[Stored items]
Start of Block
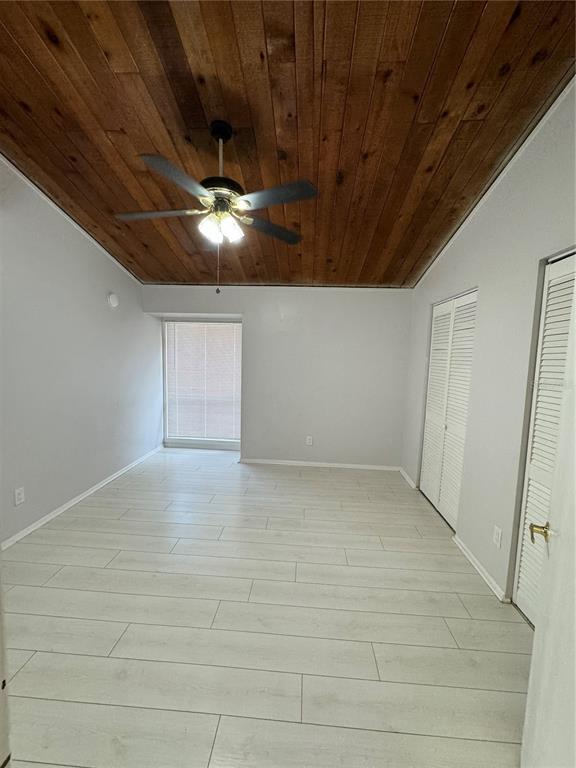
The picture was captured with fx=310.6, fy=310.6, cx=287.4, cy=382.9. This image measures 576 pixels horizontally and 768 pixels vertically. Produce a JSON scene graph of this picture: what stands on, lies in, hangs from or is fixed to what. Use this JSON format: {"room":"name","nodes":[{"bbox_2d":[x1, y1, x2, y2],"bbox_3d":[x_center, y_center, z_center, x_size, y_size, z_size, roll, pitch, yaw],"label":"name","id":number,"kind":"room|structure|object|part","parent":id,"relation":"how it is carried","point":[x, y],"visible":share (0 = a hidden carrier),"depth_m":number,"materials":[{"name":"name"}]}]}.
{"room":"bedroom","nodes":[
{"label":"bedroom","id":0,"kind":"room"},
{"bbox_2d":[0,159,160,546],"bbox_3d":[-2.164,-0.319,2.344,0.143,3.112,4.743,2,6,3],"label":"left wall","id":1,"kind":"structure","parent":0,"point":[98,296],"depth_m":2.82,"materials":[{"name":"paint"}]},
{"bbox_2d":[14,486,24,505],"bbox_3d":[-2.068,0.869,2.392,0.009,0.118,0.072,2,6,3],"label":"wall socket","id":2,"kind":"object","parent":1,"relation":"attached to","point":[18,499],"visible":0.97,"depth_m":2.39,"materials":[{"name":"white plastic"}]},
{"bbox_2d":[0,153,140,284],"bbox_3d":[-2.046,-1.492,2.172,0.030,0.489,4.286,2,6,3],"label":"crown molding","id":3,"kind":"structure","parent":1,"relation":"attached to","point":[119,265],"depth_m":2.78,"materials":[{"name":"white paint"}]},
{"bbox_2d":[0,445,162,550],"bbox_3d":[-2.079,1.157,2.724,0.015,0.073,4.074,2,6,3],"label":"baseboard","id":4,"kind":"structure","parent":1,"relation":"attached to","point":[73,502],"depth_m":2.89,"materials":[{"name":"white paint"}]},
{"bbox_2d":[107,292,118,307],"bbox_3d":[-1.954,-0.934,3.494,0.049,0.155,0.145,2,6,3],"label":"smoke detector","id":5,"kind":"object","parent":1,"relation":"attached to","point":[113,299],"visible":0.99,"depth_m":3.46,"materials":[{"name":"white plastic"}]},
{"bbox_2d":[1,446,532,767],"bbox_3d":[-0.290,1.348,1.985,4.115,0.101,5.964,2,6,3],"label":"floor","id":6,"kind":"structure","parent":0,"point":[116,523],"depth_m":1.68,"materials":[{"name":"wood"}]},
{"bbox_2d":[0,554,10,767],"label":"door frame","id":7,"kind":"structure","parent":6,"relation":"on","point":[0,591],"depth_m":0.90,"materials":[{"name":"white paint"}]},
{"bbox_2d":[144,285,412,467],"bbox_3d":[-0.183,-0.127,4.249,3.767,2.432,0.187,2,6,3],"label":"back wall","id":8,"kind":"structure","parent":0,"point":[396,297],"depth_m":4.12,"materials":[{"name":"paint"}]},
{"bbox_2d":[162,318,240,448],"bbox_3d":[-1.260,0.020,4.707,1.268,1.953,0.098,2,6,3],"label":"window","id":9,"kind":"structure","parent":8,"relation":"in","point":[195,441],"depth_m":4.72,"materials":[{"name":"white glass"}]},
{"bbox_2d":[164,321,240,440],"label":"window blind","id":10,"kind":"object","parent":9,"relation":"attached to","point":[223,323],"visible":0.94,"depth_m":4.62,"materials":[{"name":"white plastic"}]},
{"bbox_2d":[305,435,312,445],"bbox_3d":[0.286,0.765,4.138,0.075,0.123,0.009,2,6,3],"label":"wall socket","id":11,"kind":"object","parent":8,"relation":"attached to","point":[307,441],"visible":0.99,"depth_m":4.14,"materials":[{"name":"white plastic"}]},
{"bbox_2d":[239,458,398,470],"bbox_3d":[0.396,1.094,4.202,2.138,0.068,0.014,2,6,3],"label":"baseboard","id":12,"kind":"structure","parent":8,"relation":"attached to","point":[353,465],"depth_m":4.19,"materials":[{"name":"white paint"}]},
{"bbox_2d":[0,0,575,288],"bbox_3d":[-0.326,-1.565,1.830,4.007,0.118,4.869,2,6,3],"label":"wooden ceiling","id":13,"kind":"structure","parent":0,"point":[30,100],"depth_m":1.72,"materials":[{"name":"brown wood"}]},
{"bbox_2d":[115,120,315,293],"bbox_3d":[-0.409,-1.040,1.889,1.159,0.972,1.132,1,6,-9],"label":"ceiling fan","id":14,"kind":"object","parent":13,"relation":"hanging from","point":[222,136],"visible":0.99,"depth_m":1.80,"materials":[{"name":"metal"}]},
{"bbox_3d":[-0.807,-1.020,1.893,0.514,0.038,0.241,1,6,-9],"label":"blade","id":15,"kind":"part","parent":14,"relation":"part of","materials":[{"name":"wood"}]},
{"bbox_3d":[-0.534,-0.990,1.561,0.294,0.037,0.436,1,6,-9],"label":"blade","id":16,"kind":"part","parent":14,"relation":"part of","materials":[{"name":"wood"}]},
{"bbox_3d":[-0.450,-0.897,1.844,0.109,0.120,0.114,1,6,-9],"label":"shade","id":17,"kind":"part","parent":14,"relation":"part of","materials":[{"name":"white glass"}]},
{"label":"motor housing","id":18,"kind":"part","parent":14,"relation":"part of","materials":[{"name":"metal"}]},
{"bbox_3d":[-0.412,-1.338,1.902,0.127,0.419,0.154,1,6,-9],"label":"downrod","id":19,"kind":"part","parent":14,"relation":"part of","materials":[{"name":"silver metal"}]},
{"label":"shades","id":20,"kind":"part","parent":14,"relation":"part of","materials":[{"name":"white glass"}]},
{"bbox_3d":[-0.330,-0.899,1.858,0.114,0.121,0.119,1,6,-9],"label":"shade","id":21,"kind":"part","parent":14,"relation":"part of","materials":[{"name":"white glass"}]},
{"bbox_3d":[-0.110,-1.031,2.113,0.406,0.035,0.341,1,6,-9],"label":"blade","id":22,"kind":"part","parent":14,"relation":"part of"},
{"bbox_3d":[-0.055,-1.008,1.692,0.450,0.032,0.273,1,6,-9],"label":"blade","id":23,"kind":"part","parent":14,"relation":"part of","materials":[{"name":"wood"}]},
{"bbox_2d":[401,79,575,615],"bbox_3d":[1.474,-0.140,1.823,0.147,3.077,4.552,2,6,3],"label":"right wall","id":24,"kind":"structure","parent":0,"point":[472,268],"depth_m":2.06,"materials":[{"name":"paint"}]},
{"bbox_2d":[399,467,416,488],"bbox_3d":[1.456,1.153,3.811,0.016,0.074,0.570,2,6,3],"label":"baseboard","id":25,"kind":"structure","parent":24,"relation":"attached to","point":[407,478],"depth_m":3.76,"materials":[{"name":"white paint"}]},
{"bbox_2d":[419,291,476,528],"bbox_3d":[1.504,0.226,2.969,0.078,2.032,0.952,2,6,3],"label":"closet door","id":26,"kind":"structure","parent":24,"relation":"in","point":[435,334],"depth_m":2.90,"materials":[{"name":"white paint"}]},
{"bbox_2d":[452,533,508,602],"bbox_3d":[1.347,1.293,2.240,0.018,0.070,0.676,2,6,3],"label":"baseboard","id":27,"kind":"structure","parent":24,"relation":"attached to","point":[470,559],"depth_m":2.15,"materials":[{"name":"white paint"}]},
{"bbox_2d":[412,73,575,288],"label":"crown molding","id":28,"kind":"structure","parent":24,"relation":"attached to","point":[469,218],"depth_m":2.05,"materials":[{"name":"white paint"}]},
{"bbox_2d":[492,525,502,548],"bbox_3d":[1.342,0.984,1.990,0.009,0.118,0.071,2,6,3],"label":"wall socket","id":29,"kind":"object","parent":24,"relation":"attached to","point":[497,536],"visible":0.97,"depth_m":1.98,"materials":[{"name":"white plastic"}]},
{"bbox_2d":[511,252,575,623],"bbox_3d":[1.398,0.369,1.473,0.083,2.054,0.795,2,6,3],"label":"louvered closet door","id":30,"kind":"structure","parent":24,"relation":"in","point":[522,602],"depth_m":1.71,"materials":[{"name":"white paint"}]},
{"bbox_3d":[0.977,0.574,1.202,0.072,0.069,0.070,3,6,13],"label":"brass doorknob","id":31,"kind":"part","parent":30,"relation":"part of","materials":[{"name":"gold metal"}]},
{"bbox_2d":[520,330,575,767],"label":"door","id":32,"kind":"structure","parent":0,"point":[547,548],"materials":[{"name":"white paint"}]}
]}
End of Block
#### [EXERCISE DETAILS]
Scan the records above and report every line with the string "bedroom".

#### [ANSWER TO THE PROBLEM]
{"room":"bedroom","nodes":[
{"label":"bedroom","id":0,"kind":"room"},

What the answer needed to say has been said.